* **EXERCISE AIM**
Without including any image, repeat every record exactly.

(Records from a collection)
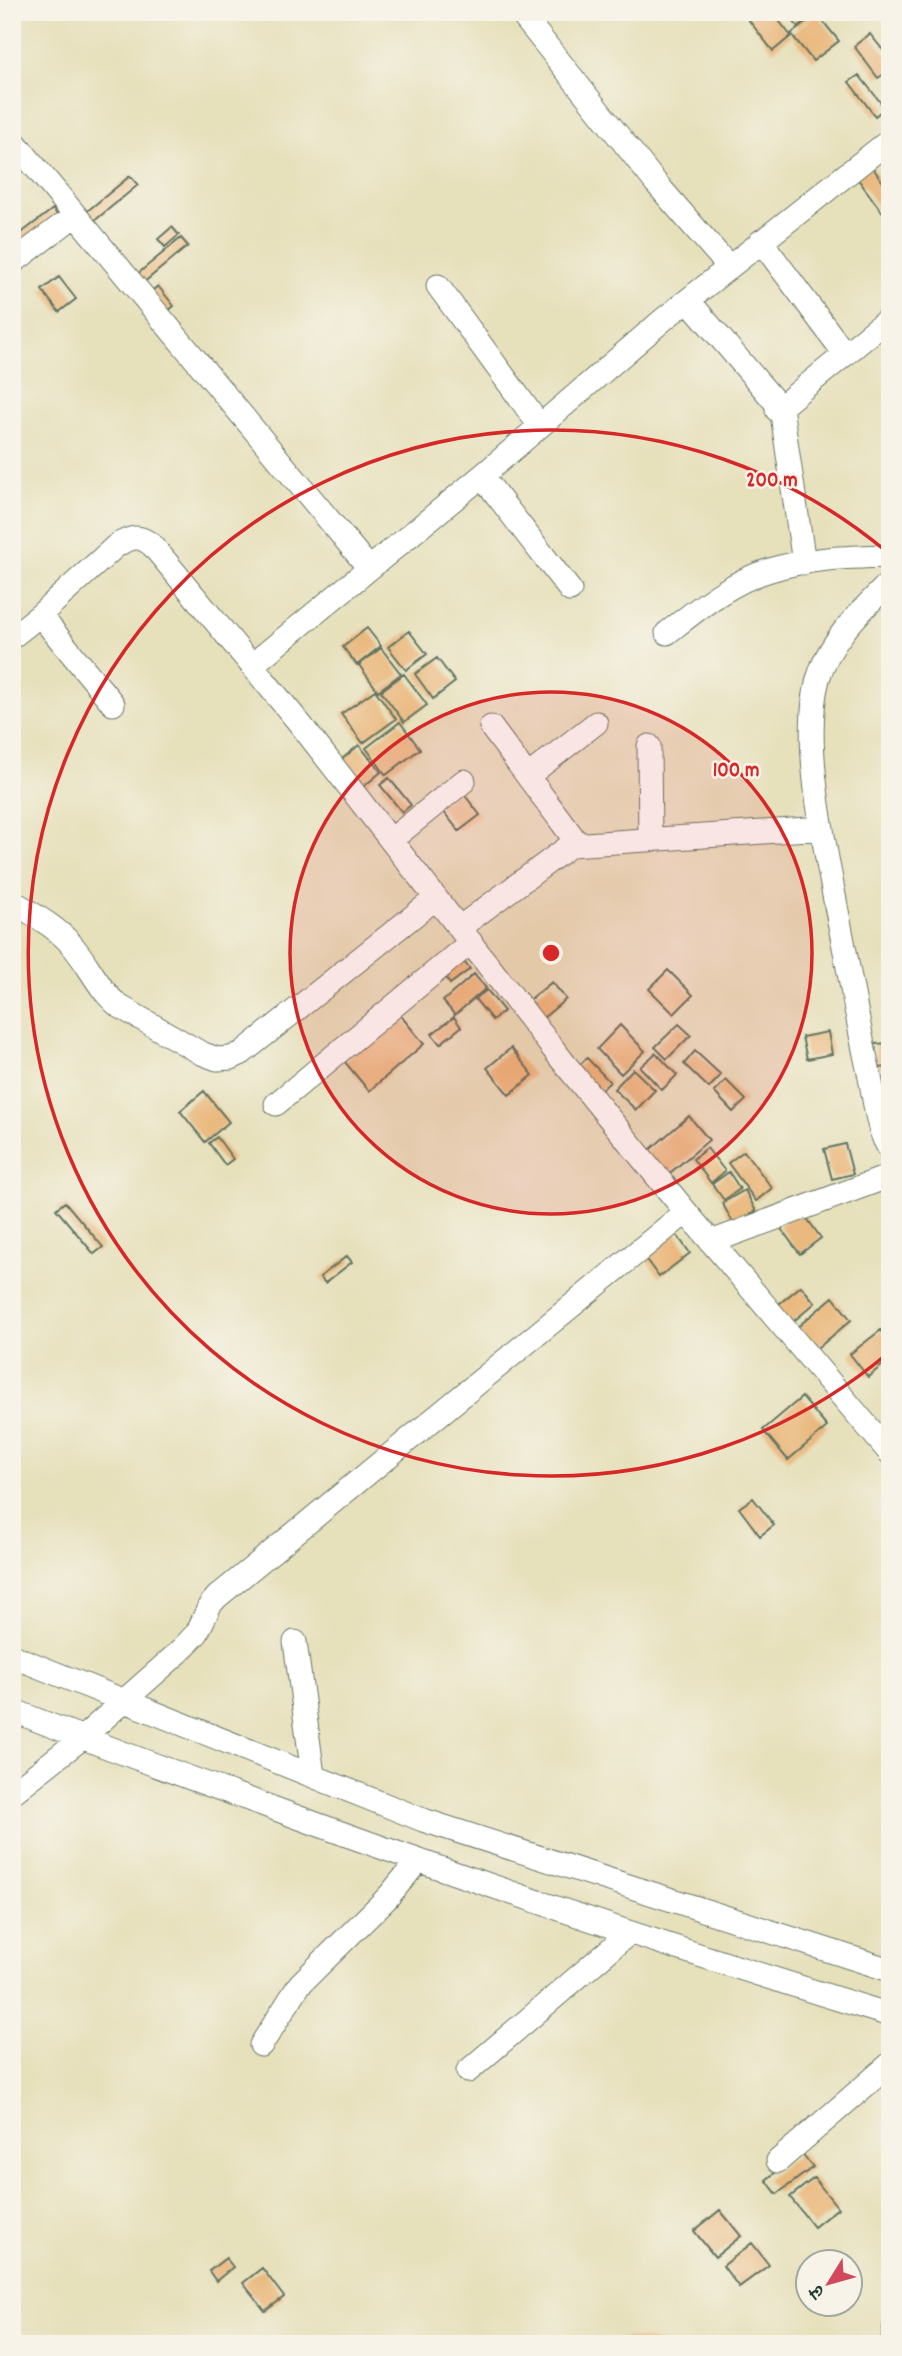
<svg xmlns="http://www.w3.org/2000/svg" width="902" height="2356" font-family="Dekko,'Playpen Sans Deva',sans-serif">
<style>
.building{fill:#eab97f}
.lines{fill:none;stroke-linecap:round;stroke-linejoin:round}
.minor-casing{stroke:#657663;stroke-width:25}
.minor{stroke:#fff;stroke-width:23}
.ring{fill:none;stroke:#d62828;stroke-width:3.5}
.centre{fill:#d62828;stroke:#f7f3e8;stroke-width:3.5}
.ring-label{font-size:21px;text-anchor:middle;font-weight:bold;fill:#d62828;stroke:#f7f3e8;stroke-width:5;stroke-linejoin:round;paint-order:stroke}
</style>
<rect width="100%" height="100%" fill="#f7f3e8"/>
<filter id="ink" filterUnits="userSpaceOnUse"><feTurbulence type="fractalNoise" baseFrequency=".0143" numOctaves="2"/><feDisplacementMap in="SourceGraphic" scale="14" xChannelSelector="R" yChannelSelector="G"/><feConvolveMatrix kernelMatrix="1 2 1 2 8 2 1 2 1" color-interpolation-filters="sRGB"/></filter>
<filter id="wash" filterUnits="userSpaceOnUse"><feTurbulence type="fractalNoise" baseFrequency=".00686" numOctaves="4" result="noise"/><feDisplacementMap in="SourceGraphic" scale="28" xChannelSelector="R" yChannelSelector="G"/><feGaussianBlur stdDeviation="1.57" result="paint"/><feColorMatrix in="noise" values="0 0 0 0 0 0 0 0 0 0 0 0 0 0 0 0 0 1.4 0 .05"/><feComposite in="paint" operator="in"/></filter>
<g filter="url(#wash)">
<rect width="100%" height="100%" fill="#e6e0bb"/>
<g id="blocks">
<path class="building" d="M754 12H772L791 36 773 51 747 18Z
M786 12H816L798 27Z
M817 14 839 41 813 61 791 34Z
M870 34 890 59V70L878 78 854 46Z
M859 75 885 108 875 116 849 82Z
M870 164 890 192V206L882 212 855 175Z
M130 176 138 185 88 226 80 217Z
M53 209 60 219 12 255V240Z
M172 227 179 235 165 247 158 239Z
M181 238 188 246 137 288 130 280Z
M59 277 76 299 59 312 42 290Z
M158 286 174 306 163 315 147 295Z
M367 628 381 646 357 665 343 647Z
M409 631 427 654 406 670 388 647Z
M381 648 401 674 378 691 359 665Z
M437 658 455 682 433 699 415 674Z
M404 674 427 705 404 722 381 691Z
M375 690 396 719 363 743 341 714Z
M400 722 420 749 386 775 366 748Z
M359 745 381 772 363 787 341 760Z
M389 778 411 805 402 812 380 785Z
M460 789 480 815 459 831 439 806Z
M459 956 470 969 450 984 440 970Z
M668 970 693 995 674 1014 649 989Z
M474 974 486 988 455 1015 443 1001Z
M552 982 566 999 537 1023 523 1005Z
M487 990 504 1011 492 1020 475 999Z
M400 1015 424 1044 369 1091 344 1061Z
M454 1017 461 1027 440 1044 432 1034Z
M679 1024 691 1035 667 1059 655 1047Z
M620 1025 645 1051 621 1074 597 1049Z
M828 1032 832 1054 807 1059 802 1037Z
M890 1043V1067L877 1068 875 1044Z
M511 1048 533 1075 509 1095 487 1068Z
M695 1051 721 1075 709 1088 684 1064Z
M656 1053 677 1075 662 1090 640 1067Z
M587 1058 610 1082 598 1093 575 1069Z
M633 1069 655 1090 636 1110 614 1089Z
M726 1080 746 1100 733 1112 714 1092Z
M204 1091 229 1122 205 1142 180 1111Z
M689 1116 709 1140 665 1177 645 1154Z
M217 1137 233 1159 225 1165 209 1143Z
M845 1144 853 1174 832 1179 824 1149Z
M707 1148 725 1171 711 1183 693 1159Z
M744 1151 772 1188 756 1201 728 1163Z
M729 1172 740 1189 724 1200 712 1184Z
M745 1190 756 1211 734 1224 722 1203Z
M65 1202 103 1247 94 1254 56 1209Z
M801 1210 821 1238 800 1254 779 1226Z
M673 1230 690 1253 659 1277 642 1254Z
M347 1256 352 1262 325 1283 320 1277Z
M801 1286 815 1303 788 1326 774 1308Z
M833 1297 851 1320 812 1353 794 1330Z
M881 1330 890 1341V1359L868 1377 850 1354Z
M802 1397 827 1427 788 1460 763 1430Z
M753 1498 774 1525 760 1536 739 1508Z
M801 2152 813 2167 777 2194 766 2180Z
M814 2178 838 2208 814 2227 790 2197Z
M720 2210 741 2236 715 2257 694 2231Z
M752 2243 769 2265 739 2287 723 2266Z
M226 2258 233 2267 216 2281 209 2271Z
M262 2268 284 2297 265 2311 243 2283Z
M884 2320 890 2321V2344H881Z
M624 2338 663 2342V2344H623Z
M794 2339 823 2340V2344H794Z"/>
</g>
</g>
<g filter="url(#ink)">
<use href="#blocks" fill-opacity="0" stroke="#657663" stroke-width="2"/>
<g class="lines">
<defs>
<path id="minor" d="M520 12 656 183 729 267
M12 139 369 568
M761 241 845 354
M12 263 74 216
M438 286 540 426
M688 300 777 404V410L782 414 804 563
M777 410 887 320
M482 476 570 590
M890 582C862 610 829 640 818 679 801 743 825 846 837 911 848 965 857 1019 869 1073 874 1094 877 1133 890 1149
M40 615 113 704
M667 633C698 609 729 583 767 571 806 558 849 557 890 556
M12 637 40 615 117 545C132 537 139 534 153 546L301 725 565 1064 686 1212 890 1453
M252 665 482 476 664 319 890 140
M491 727 578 844
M649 746 650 840
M528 776 596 723
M391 840 464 781
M12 901C32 914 55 926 71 944 89 964 98 989 119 1006L201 1053 217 1059 231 1058 242 1053 436 898
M459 928 571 845 822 828
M276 1104 471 942
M711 1242 890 1176
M295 1642 313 1775
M12 1656 423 1820 890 1970
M12 1710C94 1743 176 1773 259 1803 467 1880 677 1950 890 2015
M12 1793 82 1738 178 1653 197 1633 210 1605 217 1597 686 1212
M261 2045 300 1984 388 1897 417 1862
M468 2071 628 1934
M778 2161 890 2064"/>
</defs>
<use href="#minor" class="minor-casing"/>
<use href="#minor" class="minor"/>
</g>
</g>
<circle cx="551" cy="953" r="261" fill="#d62828" fill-opacity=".12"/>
<g class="ring">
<circle cx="551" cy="953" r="261"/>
<path d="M887 1354A523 523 0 1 1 887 552"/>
</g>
<circle cx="551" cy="953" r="10" class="centre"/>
<g class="ring-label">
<text x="772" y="486">200 m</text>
<text x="736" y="776">100 m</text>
</g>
<rect width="902" height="2356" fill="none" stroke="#f7f3e8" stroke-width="42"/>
<g transform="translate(829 2283) rotate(233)"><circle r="33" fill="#f7f3e8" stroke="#a1aaa0" stroke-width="2"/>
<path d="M0-5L12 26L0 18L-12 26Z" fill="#d1495b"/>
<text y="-10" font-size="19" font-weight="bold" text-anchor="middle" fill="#1f3d34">उ</text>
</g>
</svg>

* **ANSWER SECTION**
<svg xmlns="http://www.w3.org/2000/svg" width="902" height="2356" font-family="Dekko,'Playpen Sans Deva',sans-serif">
<style>
.building{fill:#eab97f}
.lines{fill:none;stroke-linecap:round;stroke-linejoin:round}
.minor-casing{stroke:#657663;stroke-width:25}
.minor{stroke:#fff;stroke-width:23}
.ring{fill:none;stroke:#d62828;stroke-width:3.5}
.centre{fill:#d62828;stroke:#f7f3e8;stroke-width:3.5}
.ring-label{font-size:21px;text-anchor:middle;font-weight:bold;fill:#d62828;stroke:#f7f3e8;stroke-width:5;stroke-linejoin:round;paint-order:stroke}
</style>
<rect width="100%" height="100%" fill="#f7f3e8"/>
<filter id="ink" filterUnits="userSpaceOnUse"><feTurbulence type="fractalNoise" baseFrequency=".0143" numOctaves="2"/><feDisplacementMap in="SourceGraphic" scale="14" xChannelSelector="R" yChannelSelector="G"/><feConvolveMatrix kernelMatrix="1 2 1 2 8 2 1 2 1" color-interpolation-filters="sRGB"/></filter>
<filter id="wash" filterUnits="userSpaceOnUse"><feTurbulence type="fractalNoise" baseFrequency=".00686" numOctaves="4" result="noise"/><feDisplacementMap in="SourceGraphic" scale="28" xChannelSelector="R" yChannelSelector="G"/><feGaussianBlur stdDeviation="1.57" result="paint"/><feColorMatrix in="noise" values="0 0 0 0 0 0 0 0 0 0 0 0 0 0 0 0 0 1.4 0 .05"/><feComposite in="paint" operator="in"/></filter>
<g filter="url(#wash)">
<rect width="100%" height="100%" fill="#e6e0bb"/>
<g id="blocks">
<path class="building" d="M754 12H772L791 36 773 51 747 18Z
M786 12H816L798 27Z
M817 14 839 41 813 61 791 34Z
M870 34 890 59V70L878 78 854 46Z
M859 75 885 108 875 116 849 82Z
M870 164 890 192V206L882 212 855 175Z
M130 176 138 185 88 226 80 217Z
M53 209 60 219 12 255V240Z
M172 227 179 235 165 247 158 239Z
M181 238 188 246 137 288 130 280Z
M59 277 76 299 59 312 42 290Z
M158 286 174 306 163 315 147 295Z
M367 628 381 646 357 665 343 647Z
M409 631 427 654 406 670 388 647Z
M381 648 401 674 378 691 359 665Z
M437 658 455 682 433 699 415 674Z
M404 674 427 705 404 722 381 691Z
M375 690 396 719 363 743 341 714Z
M400 722 420 749 386 775 366 748Z
M359 745 381 772 363 787 341 760Z
M389 778 411 805 402 812 380 785Z
M460 789 480 815 459 831 439 806Z
M459 956 470 969 450 984 440 970Z
M668 970 693 995 674 1014 649 989Z
M474 974 486 988 455 1015 443 1001Z
M552 982 566 999 537 1023 523 1005Z
M487 990 504 1011 492 1020 475 999Z
M400 1015 424 1044 369 1091 344 1061Z
M454 1017 461 1027 440 1044 432 1034Z
M679 1024 691 1035 667 1059 655 1047Z
M620 1025 645 1051 621 1074 597 1049Z
M828 1032 832 1054 807 1059 802 1037Z
M890 1043V1067L877 1068 875 1044Z
M511 1048 533 1075 509 1095 487 1068Z
M695 1051 721 1075 709 1088 684 1064Z
M656 1053 677 1075 662 1090 640 1067Z
M587 1058 610 1082 598 1093 575 1069Z
M633 1069 655 1090 636 1110 614 1089Z
M726 1080 746 1100 733 1112 714 1092Z
M204 1091 229 1122 205 1142 180 1111Z
M689 1116 709 1140 665 1177 645 1154Z
M217 1137 233 1159 225 1165 209 1143Z
M845 1144 853 1174 832 1179 824 1149Z
M707 1148 725 1171 711 1183 693 1159Z
M744 1151 772 1188 756 1201 728 1163Z
M729 1172 740 1189 724 1200 712 1184Z
M745 1190 756 1211 734 1224 722 1203Z
M65 1202 103 1247 94 1254 56 1209Z
M801 1210 821 1238 800 1254 779 1226Z
M673 1230 690 1253 659 1277 642 1254Z
M347 1256 352 1262 325 1283 320 1277Z
M801 1286 815 1303 788 1326 774 1308Z
M833 1297 851 1320 812 1353 794 1330Z
M881 1330 890 1341V1359L868 1377 850 1354Z
M802 1397 827 1427 788 1460 763 1430Z
M753 1498 774 1525 760 1536 739 1508Z
M801 2152 813 2167 777 2194 766 2180Z
M814 2178 838 2208 814 2227 790 2197Z
M720 2210 741 2236 715 2257 694 2231Z
M752 2243 769 2265 739 2287 723 2266Z
M226 2258 233 2267 216 2281 209 2271Z
M262 2268 284 2297 265 2311 243 2283Z
M884 2320 890 2321V2344H881Z
M624 2338 663 2342V2344H623Z
M794 2339 823 2340V2344H794Z"/>
</g>
</g>
<g filter="url(#ink)">
<use href="#blocks" fill-opacity="0" stroke="#657663" stroke-width="2"/>
<g class="lines">
<defs>
<path id="minor" d="M520 12 656 183 729 267
M12 139 369 568
M761 241 845 354
M12 263 74 216
M438 286 540 426
M688 300 777 404V410L782 414 804 563
M777 410 887 320
M482 476 570 590
M890 582C862 610 829 640 818 679 801 743 825 846 837 911 848 965 857 1019 869 1073 874 1094 877 1133 890 1149
M40 615 113 704
M667 633C698 609 729 583 767 571 806 558 849 557 890 556
M12 637 40 615 117 545C132 537 139 534 153 546L301 725 565 1064 686 1212 890 1453
M252 665 482 476 664 319 890 140
M491 727 578 844
M649 746 650 840
M528 776 596 723
M391 840 464 781
M12 901C32 914 55 926 71 944 89 964 98 989 119 1006L201 1053 217 1059 231 1058 242 1053 436 898
M459 928 571 845 822 828
M276 1104 471 942
M711 1242 890 1176
M295 1642 313 1775
M12 1656 423 1820 890 1970
M12 1710C94 1743 176 1773 259 1803 467 1880 677 1950 890 2015
M12 1793 82 1738 178 1653 197 1633 210 1605 217 1597 686 1212
M261 2045 300 1984 388 1897 417 1862
M468 2071 628 1934
M778 2161 890 2064"/>
</defs>
<use href="#minor" class="minor-casing"/>
<use href="#minor" class="minor"/>
</g>
</g>
<circle cx="551" cy="953" r="261" fill="#d62828" fill-opacity=".12"/>
<g class="ring">
<circle cx="551" cy="953" r="261"/>
<path d="M887 1354A523 523 0 1 1 887 552"/>
</g>
<circle cx="551" cy="953" r="10" class="centre"/>
<g class="ring-label">
<text x="772" y="486">200 m</text>
<text x="736" y="776">100 m</text>
</g>
<rect width="902" height="2356" fill="none" stroke="#f7f3e8" stroke-width="42"/>
<g transform="translate(829 2283) rotate(233)"><circle r="33" fill="#f7f3e8" stroke="#a1aaa0" stroke-width="2"/>
<path d="M0-5L12 26L0 18L-12 26Z" fill="#d1495b"/>
<text y="-10" font-size="19" font-weight="bold" text-anchor="middle" fill="#1f3d34">उ</text>
</g>
</svg>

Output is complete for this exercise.